ACKNOWLEDGMENTS

I am grateful to the editors of the following publications, in which sections of this work first appeared:

Little Star, Paris Lit Up (Paris), Ecotone, Bright Hill Press
25th Anniversary Anthology
, Middlelost (online), and Cagibi (online).

My primary debts of gratitude are reflected in the poem’s dedication.
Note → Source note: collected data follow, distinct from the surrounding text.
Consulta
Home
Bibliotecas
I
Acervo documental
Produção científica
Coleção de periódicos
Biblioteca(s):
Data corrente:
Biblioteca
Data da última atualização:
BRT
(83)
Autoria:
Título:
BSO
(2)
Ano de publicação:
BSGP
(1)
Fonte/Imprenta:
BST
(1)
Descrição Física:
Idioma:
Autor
I also want to express here my unbounded thanks to some of the many individuals who have offered insights, comments, and suggestions on this work as it evolved over time:

to Elisabeth Lewis Corley and Joseph Megel at the University of North Carolina at Chapel Hill, for their development of the multimedia performance piece Geomancy in 2014; and also to the improvisational dance group AGA Collaborative, who co-created that work with them;

to David Mahan at Yale Divinity School, and to Richard Deming, Nancy Kuhl, Henry Sussman, and others at the Yale Working Group on Contemporary Poetry and Poetics, for their meticulous attention to sacred landscape, contemporary poetry, and this piece of poetic work in particular;

to Joseph Donahue and David Need at Duke University, and to Jessica Burstein at the University of Washington/Seattle, for their critical feedback and support;

to the poets Maeve Kinkead, J. J. Penna, Alicia Jo Rabins, Maggie Schwed, and Abby Wender, who took the king’s shilling and signed on with me for the duration of the War;

to my Comrade-in-the-Military-Archives Nathaniel Tarn, whose Avia, surely in some way this poem’s close cousin, I recently discovered;

to Paul Evans and Steve Hookins at the Royal Artillery Museum Archives in Woolwich, for their guidance in my search for original maps and materials (and for my special after-hours tour of the guns and their ghosts);

to the serving and retired military officers, British, Canadian, and American, whose responses to the poem have been illuminating and sustaining;

to my husband, Chip Loomis, and our sons, William and Sam, for their support (and patience) during my repeated absences in Flanders;

to the gracious, helpful, and understanding staff of the Ariane Hotel in Ieper/Ypres;

and to the numerous fellow Great War pilgrims I have met on the ground in Belgium, France, and the U.K.